Write out every line of text from the entries below character for character, leaving the pictures out of your answer.

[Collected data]
⁂

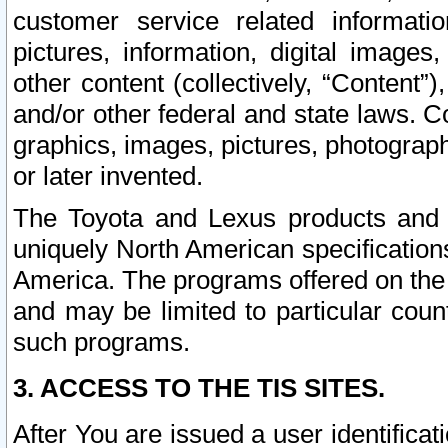
customer service related informati
pictures, information, digital images,
other content (collectively, “Content”)
and/or other federal and state laws. C
graphics, images, pictures, photograp
or later invented.
The Toyota and Lexus products and s
uniquely North American specification
America. The programs offered on the 
and may be limited to particular coun
such programs.
3. ACCESS TO THE TIS SITES.
After You are issued a user identifica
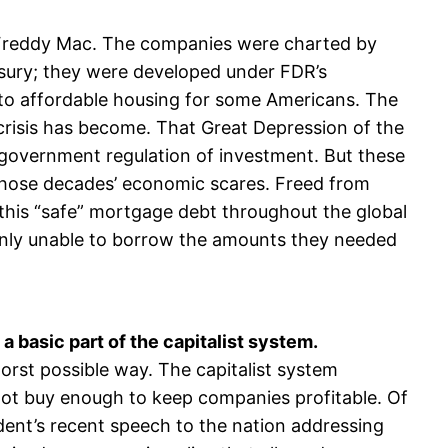
 Freddy Mac. The companies were charted by
asury; they were developed under FDR’s
s to affordable housing for some Americans. The
 crisis has become. That Great Depression of the
 government regulation of investment. But these
 those decades’ economic scares. Freed from
this “safe” mortgage debt throughout the global
enly unable to borrow the amounts they needed
a basic part of the capitalist system.
worst possible way. The capitalist system
not buy enough to keep companies profitable. Of
ident’s recent speech to the nation addressing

⁂

> _Result of the task_
customer service related informati
pictures, information, digital images,
other content (collectively, “Content”)
and/or other federal and state laws. C
graphics, images, pictures, photograp
or later invented.
The Toyota and Lexus products and s
uniquely North American specification
America. The programs offered on the 
and may be limited to particular coun
such programs.
3. ACCESS TO THE TIS SITES.
After You are issued a user identifica
 Freddy Mac. The companies were charted by
asury; they were developed under FDR’s
s to affordable housing for some Americans. The
 crisis has become. That Great Depression of the
 government regulation of investment. But these
 those decades’ economic scares. Freed from
this “safe” mortgage debt throughout the global
enly unable to borrow the amounts they needed
a basic part of the capitalist system.
worst possible way. The capitalist system
not buy enough to keep companies profitable. Of
ident’s recent speech to the nation addressing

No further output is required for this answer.